Saturday, December 5, 2015

America at Obama’s End - Note for a lecture, "E Pluribus Unum? What Keeps the United States United"


wsj.com


Hope and change was the promise. What happened?


ENLARGE
PHOTO: ASSOCIATED PRESS
We are near the end of the seventh year of Barack Obama’s presidency, and by any measure the United States is a fractured nation. Its people are more divided politically than any time in recent memory. Personally, many are anxious, angry or just down.
Whatever Mr. Obama promised in that famous first Inaugural Address, any sense of a nation united and raised up is gone. This isn’t normal second-term blues. It’s a sense of bust.
The formal measure of all this appeared last week with the release of the Pew Research poll, whose headline message is that trust in government is kaput. Forget the old joke about the government coming to “help.” There’s a darker version now: We’re the government, and we’re here to screw you.

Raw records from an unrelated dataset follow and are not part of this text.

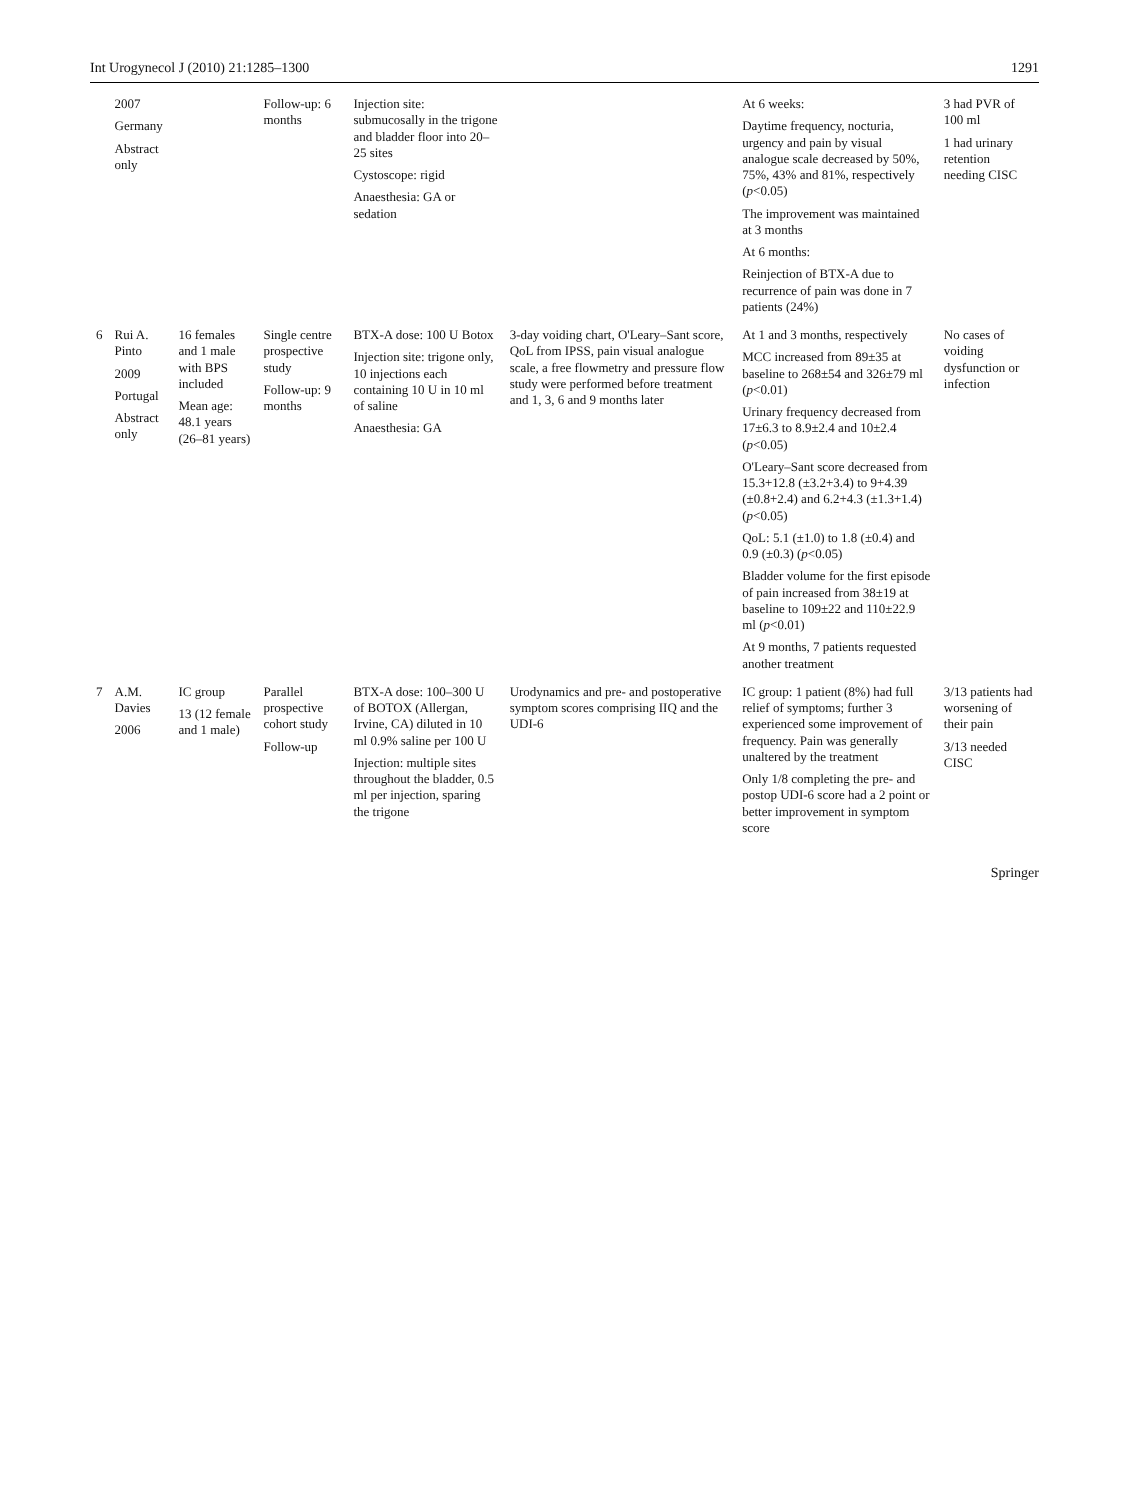Int Urogynecol J (2010) 21:1285–1300 1291
| | 2007 Germany Abstract only | | Follow-up: 6 months | Injection site: submucosally in the trigone and bladder floor into 20–25 sites Cystoscope: rigid Anaesthesia: GA or sedation | | At 6 weeks: Daytime frequency, nocturia, urgency and pain by visual analogue scale decreased by 50%, 75%, 43% and 81%, respectively ( p <0.05) The improvement was maintained at 3 months At 6 months: Reinjection of BTX-A due to recurrence of pain was done in 7 patients (24%) | 3 had PVR of 100 ml 1 had urinary retention needing CISC |
| 6 | Rui A. Pinto 2009 Portugal Abstract only | 16 females and 1 male with BPS included Mean age: 48.1 years (26–81 years) | Single centre prospective study Follow-up: 9 months | BTX-A dose: 100 U Botox Injection site: trigone only, 10 injections each containing 10 U in 10 ml of saline Anaesthesia: GA | 3-day voiding chart, O'Leary–Sant score, QoL from IPSS, pain visual analogue scale, a free flowmetry and pressure flow study were performed before treatment and 1, 3, 6 and 9 months later | At 1 and 3 months, respectively MCC increased from 89±35 at baseline to 268±54 and 326±79 ml ( p <0.01) Urinary frequency decreased from 17±6.3 to 8.9±2.4 and 10±2.4 ( p <0.05) O'Leary–Sant score decreased from 15.3+12.8 (±3.2+3.4) to 9+4.39 (±0.8+2.4) and 6.2+4.3 (±1.3+1.4) ( p <0.05) QoL: 5.1 (±1.0) to 1.8 (±0.4) and 0.9 (±0.3) ( p <0.05) Bladder volume for the first episode of pain increased from 38±19 at baseline to 109±22 and 110±22.9 ml ( p <0.01) At 9 months, 7 patients requested another treatment | No cases of voiding dysfunction or infection |
| 7 | A.M. Davies 2006 | IC group 13 (12 female and 1 male) | Parallel prospective cohort study Follow-up | BTX-A dose: 100–300 U of BOTOX (Allergan, Irvine, CA) diluted in 10 ml 0.9% saline per 100 U Injection: multiple sites throughout the bladder, 0.5 ml per injection, sparing the trigone | Urodynamics and pre- and postoperative symptom scores comprising IIQ and the UDI-6 | IC group: 1 patient (8%) had full relief of symptoms; further 3 experienced some improvement of frequency. Pain was generally unaltered by the treatment Only 1/8 completing the pre- and postop UDI-6 score had a 2 point or better improvement in symptom score | 3/13 patients had worsening of their pain 3/13 needed CISC |
Springer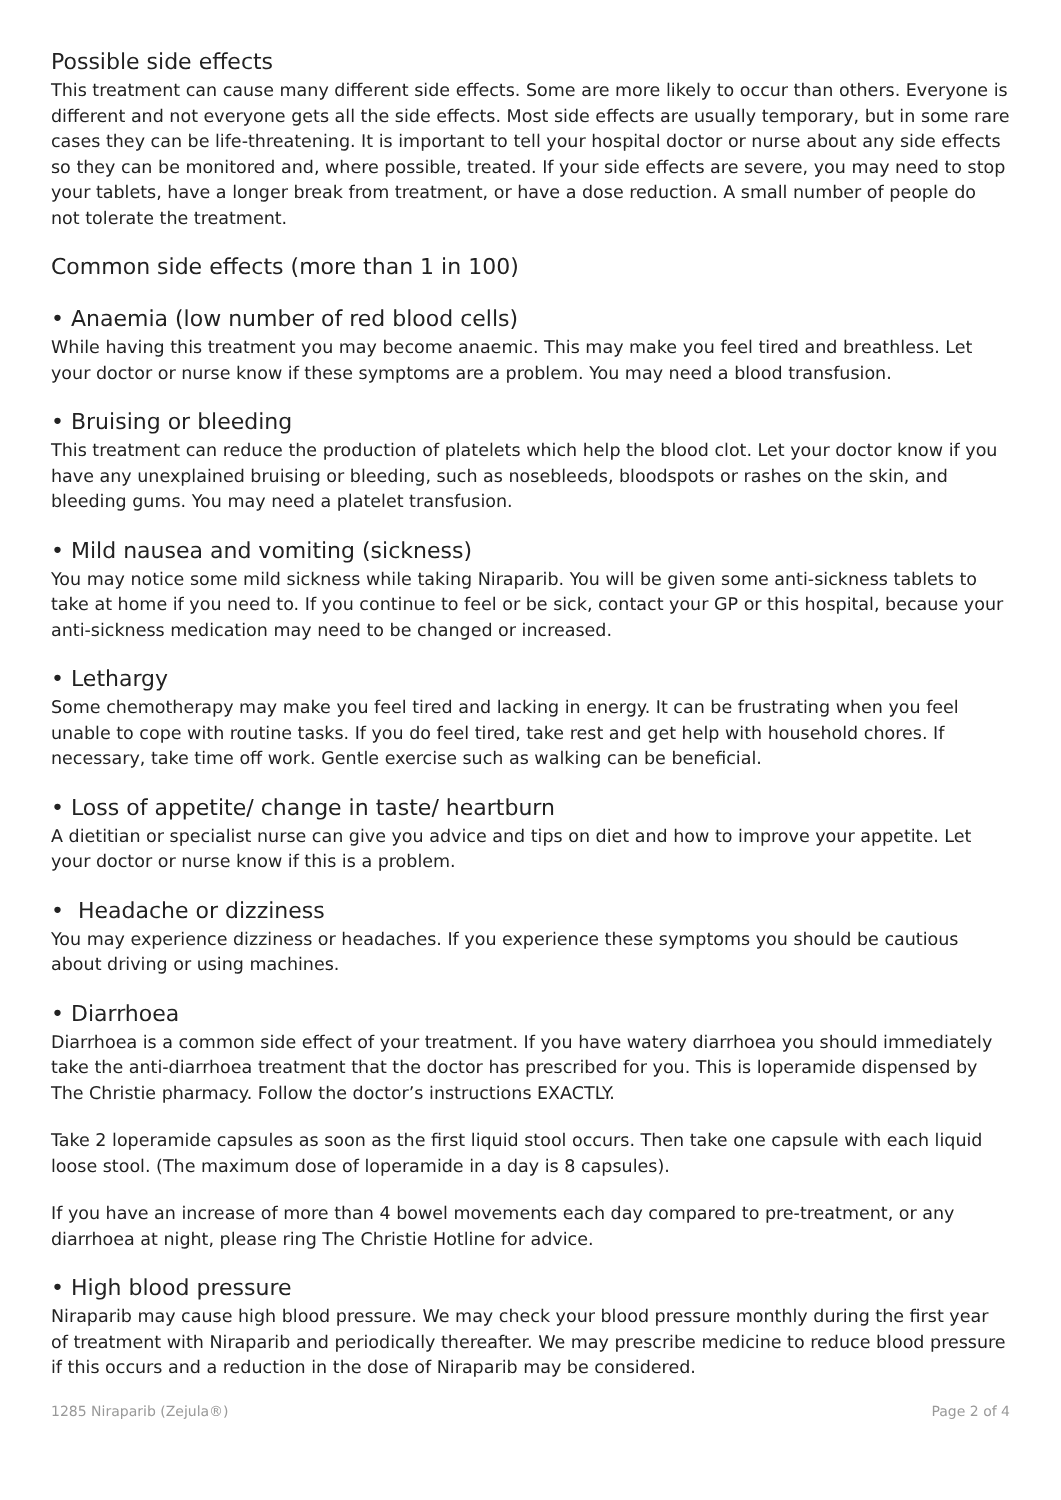Possible side effects
This treatment can cause many different side effects. Some are more likely to occur than others. Everyone is different and not everyone gets all the side effects. Most side effects are usually temporary, but in some rare cases they can be life-threatening. It is important to tell your hospital doctor or nurse about any side effects so they can be monitored and, where possible, treated. If your side effects are severe, you may need to stop your tablets, have a longer break from treatment, or have a dose reduction. A small number of people do not tolerate the treatment.
Common side effects (more than 1 in 100)
• Anaemia (low number of red blood cells)
While having this treatment you may become anaemic. This may make you feel tired and breathless. Let your doctor or nurse know if these symptoms are a problem. You may need a blood transfusion.
• Bruising or bleeding
This treatment can reduce the production of platelets which help the blood clot. Let your doctor know if you have any unexplained bruising or bleeding, such as nosebleeds, bloodspots or rashes on the skin, and bleeding gums. You may need a platelet transfusion.
• Mild nausea and vomiting (sickness)
You may notice some mild sickness while taking Niraparib. You will be given some anti-sickness tablets to take at home if you need to. If you continue to feel or be sick, contact your GP or this hospital, because your anti-sickness medication may need to be changed or increased.
• Lethargy
Some chemotherapy may make you feel tired and lacking in energy. It can be frustrating when you feel unable to cope with routine tasks. If you do feel tired, take rest and get help with household chores. If necessary, take time off work. Gentle exercise such as walking can be beneficial.
• Loss of appetite/ change in taste/ heartburn
A dietitian or specialist nurse can give you advice and tips on diet and how to improve your appetite. Let your doctor or nurse know if this is a problem.
• Headache or dizziness
You may experience dizziness or headaches. If you experience these symptoms you should be cautious about driving or using machines.
• Diarrhoea
Diarrhoea is a common side effect of your treatment. If you have watery diarrhoea you should immediately take the anti-diarrhoea treatment that the doctor has prescribed for you. This is loperamide dispensed by The Christie pharmacy. Follow the doctor’s instructions EXACTLY.
Take 2 loperamide capsules as soon as the first liquid stool occurs. Then take one capsule with each liquid loose stool. (The maximum dose of loperamide in a day is 8 capsules).
If you have an increase of more than 4 bowel movements each day compared to pre-treatment, or any diarrhoea at night, please ring The Christie Hotline for advice.
• High blood pressure
Niraparib may cause high blood pressure. We may check your blood pressure monthly during the first year of treatment with Niraparib and periodically thereafter. We may prescribe medicine to reduce blood pressure if this occurs and a reduction in the dose of Niraparib may be considered.
1285 Niraparib (Zejula®) Page 2 of 4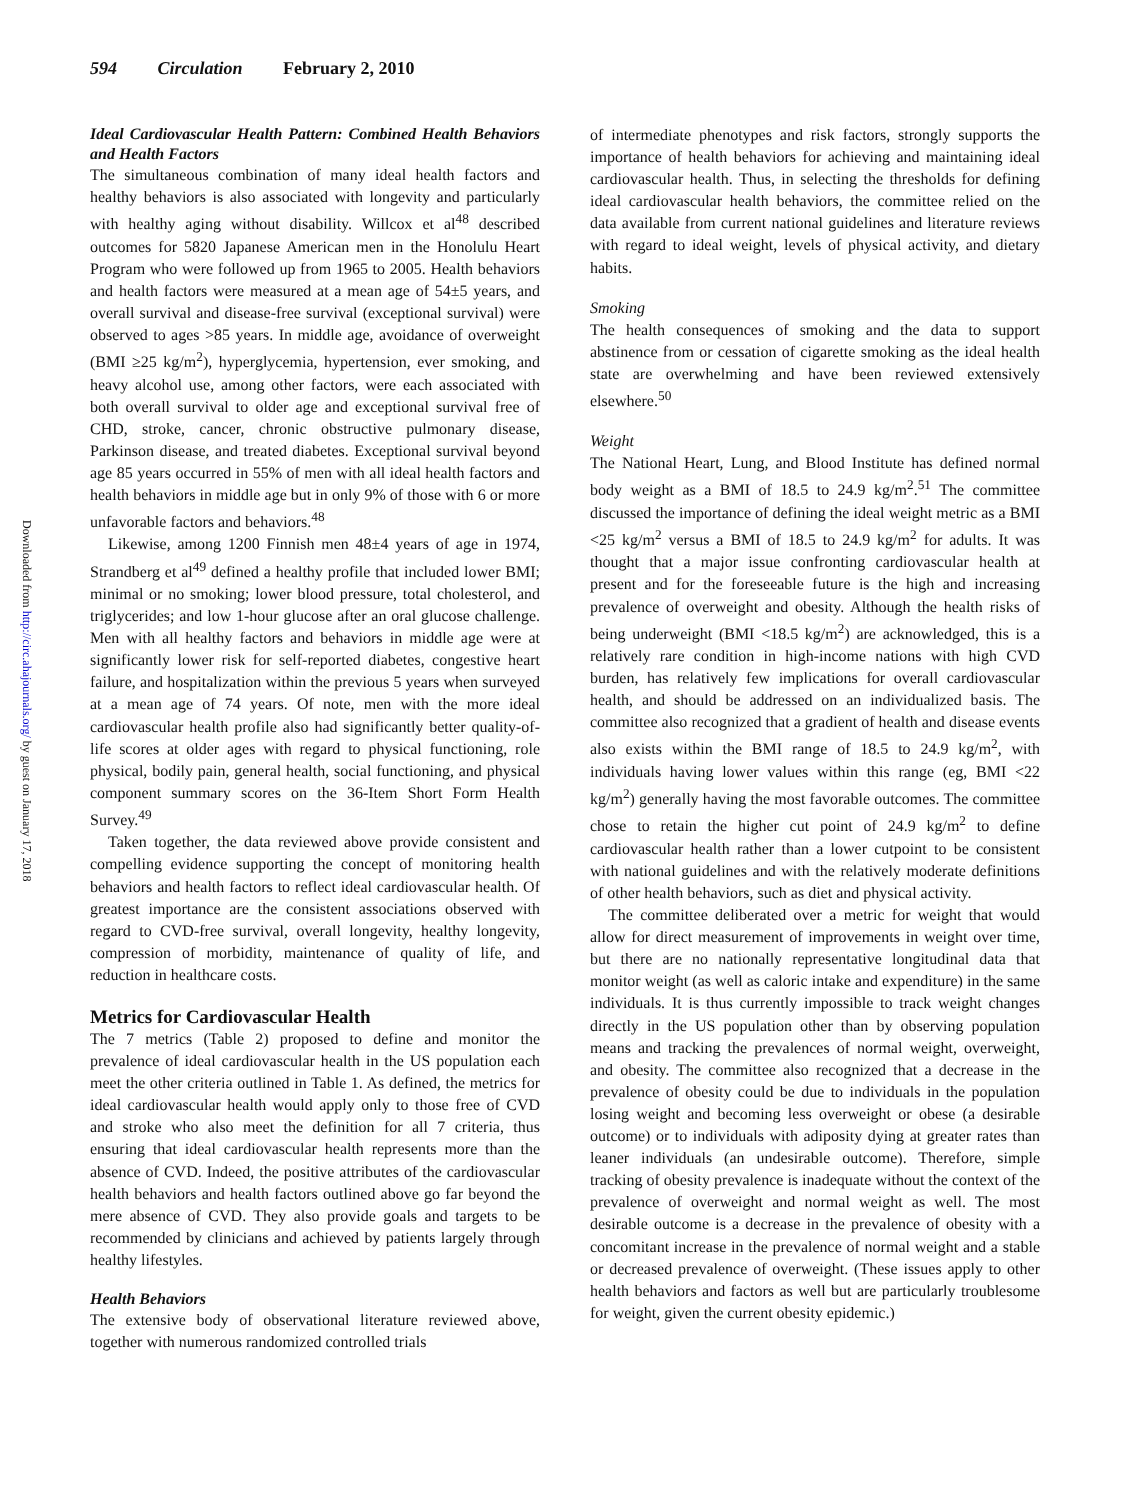594 Circulation February 2, 2010
Downloaded from http://circ.ahajournals.org/ by guest on January 17, 2018
Ideal Cardiovascular Health Pattern: Combined Health Behaviors and Health Factors
The simultaneous combination of many ideal health factors and healthy behaviors is also associated with longevity and particularly with healthy aging without disability. Willcox et al<sup>48</sup> described outcomes for 5820 Japanese American men in the Honolulu Heart Program who were followed up from 1965 to 2005. Health behaviors and health factors were measured at a mean age of 54±5 years, and overall survival and disease-free survival (exceptional survival) were observed to ages >85 years. In middle age, avoidance of overweight (BMI ≥25 kg/m<sup>2</sup>), hyperglycemia, hypertension, ever smoking, and heavy alcohol use, among other factors, were each associated with both overall survival to older age and exceptional survival free of CHD, stroke, cancer, chronic obstructive pulmonary disease, Parkinson disease, and treated diabetes. Exceptional survival beyond age 85 years occurred in 55% of men with all ideal health factors and health behaviors in middle age but in only 9% of those with 6 or more unfavorable factors and behaviors.<sup>48</sup>
Likewise, among 1200 Finnish men 48±4 years of age in 1974, Strandberg et al<sup>49</sup> defined a healthy profile that included lower BMI; minimal or no smoking; lower blood pressure, total cholesterol, and triglycerides; and low 1-hour glucose after an oral glucose challenge. Men with all healthy factors and behaviors in middle age were at significantly lower risk for self-reported diabetes, congestive heart failure, and hospitalization within the previous 5 years when surveyed at a mean age of 74 years. Of note, men with the more ideal cardiovascular health profile also had significantly better quality-of-life scores at older ages with regard to physical functioning, role physical, bodily pain, general health, social functioning, and physical component summary scores on the 36-Item Short Form Health Survey.<sup>49</sup>
Taken together, the data reviewed above provide consistent and compelling evidence supporting the concept of monitoring health behaviors and health factors to reflect ideal cardiovascular health. Of greatest importance are the consistent associations observed with regard to CVD-free survival, overall longevity, healthy longevity, compression of morbidity, maintenance of quality of life, and reduction in healthcare costs.
Metrics for Cardiovascular Health
The 7 metrics (Table 2) proposed to define and monitor the prevalence of ideal cardiovascular health in the US population each meet the other criteria outlined in Table 1. As defined, the metrics for ideal cardiovascular health would apply only to those free of CVD and stroke who also meet the definition for all 7 criteria, thus ensuring that ideal cardiovascular health represents more than the absence of CVD. Indeed, the positive attributes of the cardiovascular health behaviors and health factors outlined above go far beyond the mere absence of CVD. They also provide goals and targets to be recommended by clinicians and achieved by patients largely through healthy lifestyles.
Health Behaviors
The extensive body of observational literature reviewed above, together with numerous randomized controlled trials
of intermediate phenotypes and risk factors, strongly supports the importance of health behaviors for achieving and maintaining ideal cardiovascular health. Thus, in selecting the thresholds for defining ideal cardiovascular health behaviors, the committee relied on the data available from current national guidelines and literature reviews with regard to ideal weight, levels of physical activity, and dietary habits.
Smoking
The health consequences of smoking and the data to support abstinence from or cessation of cigarette smoking as the ideal health state are overwhelming and have been reviewed extensively elsewhere.<sup>50</sup>
Weight
The National Heart, Lung, and Blood Institute has defined normal body weight as a BMI of 18.5 to 24.9 kg/m<sup>2</sup>.<sup>51</sup> The committee discussed the importance of defining the ideal weight metric as a BMI <25 kg/m<sup>2</sup> versus a BMI of 18.5 to 24.9 kg/m<sup>2</sup> for adults. It was thought that a major issue confronting cardiovascular health at present and for the foreseeable future is the high and increasing prevalence of overweight and obesity. Although the health risks of being underweight (BMI <18.5 kg/m<sup>2</sup>) are acknowledged, this is a relatively rare condition in high-income nations with high CVD burden, has relatively few implications for overall cardiovascular health, and should be addressed on an individualized basis. The committee also recognized that a gradient of health and disease events also exists within the BMI range of 18.5 to 24.9 kg/m<sup>2</sup>, with individuals having lower values within this range (eg, BMI <22 kg/m<sup>2</sup>) generally having the most favorable outcomes. The committee chose to retain the higher cut point of 24.9 kg/m<sup>2</sup> to define cardiovascular health rather than a lower cutpoint to be consistent with national guidelines and with the relatively moderate definitions of other health behaviors, such as diet and physical activity.
The committee deliberated over a metric for weight that would allow for direct measurement of improvements in weight over time, but there are no nationally representative longitudinal data that monitor weight (as well as caloric intake and expenditure) in the same individuals. It is thus currently impossible to track weight changes directly in the US population other than by observing population means and tracking the prevalences of normal weight, overweight, and obesity. The committee also recognized that a decrease in the prevalence of obesity could be due to individuals in the population losing weight and becoming less overweight or obese (a desirable outcome) or to individuals with adiposity dying at greater rates than leaner individuals (an undesirable outcome). Therefore, simple tracking of obesity prevalence is inadequate without the context of the prevalence of overweight and normal weight as well. The most desirable outcome is a decrease in the prevalence of obesity with a concomitant increase in the prevalence of normal weight and a stable or decreased prevalence of overweight. (These issues apply to other health behaviors and factors as well but are particularly troublesome for weight, given the current obesity epidemic.)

In a normal presidential transition year, voters would be excited at the mere prospect of new leadership. Instead, the American people are grasping for straw men.
Donald Trump declared for the presidency in June. The New York City prankster travels from state to state opening the nation’s political fire hydrants, and no one seems able to stop the result: years of pent-up political and cultural contempt pouring into the streets.
Nearly one-third of Barack Obama’s Democratic Party has migrated to aging Socialist Bernie Sanders. Sen. Sanders is evoking press comparisons to the presidential candidacy of Eugene Debs. Today there would be campus riots if a professor’s test asked students to identify Eugene Debs, a famous starched-collar Socialist 115 years ago.
Black Americans, who expected better, live in urban neighborhoods with soaring murder rates, angry marchers and confused police who are utterly alienated from the people they are supposed to protect. Young black men have the worst job prospects of any group in the U.S. The New Republic magazine’s cover this week says: “Why Hillary Clinton will do more for black people than Obama.”
Our political vocabulary is now uniformly stark. Presidential candidates in both parties have built campaigns around income gaps, a struggling middle class, immigrant phobia and back again, the war on terror. One of Mr. Obama’s claimed legacies is he prevented an economic depression in 2009. But we’re still in a depression.
Hope and change was the promise. What happened?
Screens on Kindle readers will crack paging through books explaining what Mr. Obama could have, should have and would have done. For now, the short version is enough: America and the world failed because they didn’t do what Barack Obama told them to do. For seven years, he has been instructing everyone on the “right thing to do.” If Mr. Obama seems down these days, it is because so many—from John Boehner to Vladimir Putin to the man in the street—persisted in doing the wrong thing.
Iran’s ayatollahs got the Obama message, though, and that deal is the legacy.
The other half of the non-domestic legacy is supposed to be climate change. His appearance in Paris this week was Mr. Obama’s last turn on the big global stage, barring a national crisis. Anyone watching the angular figure of the American president making nonstop pleas at the Paris climate summit this week had to be struck by a sense of what the French would call tristesse, a melancholy, even pathetic sadness.
He alone in Paris seemed to take seriously the notion that the climate windmills can be reset to less than 2 degrees Celsius above “preindustrial levels.” In the last of many public apologies for the U.S., Mr. Obama confessed that his own nation is a grievous “emitter.”
Liberals think the right is gloating at Mr. Obama’s end-of-term difficulties. No one is gloating. The nation is either furious (the right) or depressed (the left) at eight wasted, wheel-spinning years whose main achievement is ObamaCare—a morass.
Mr. Obama will go off to do something else, but he leaves behind a country littered with public and private institutions in disrepute. Whatever the cumulative causes for this, a president bears responsibility for maintaining some bedrock level of respect for institutions that are the necessary machinery of the nation’s daily life.
Instead, Mr. Obama spent much of his presidency vilifying the private sector—banks, insurers, energy producers and utilities.
The public’s low opinion of Congress is well known, but consider: The Pew study reports the favorable rating for the Department of Justice is just 46%. That not half the country respects something called the Justice Department is a travesty.
Mr. Obama has repeatedly mocked institutions he didn’t control and abused the powers of those he did. Almost always, the ridicule and condescension came in front of cheering audiences. It’s hardly a surprise that Donald Trump is exploiting and expanding the loss of public faith. Mr. Obama spent seven years softening up Mr. Trump’s audiences for him.
We may get a third Obama term after all.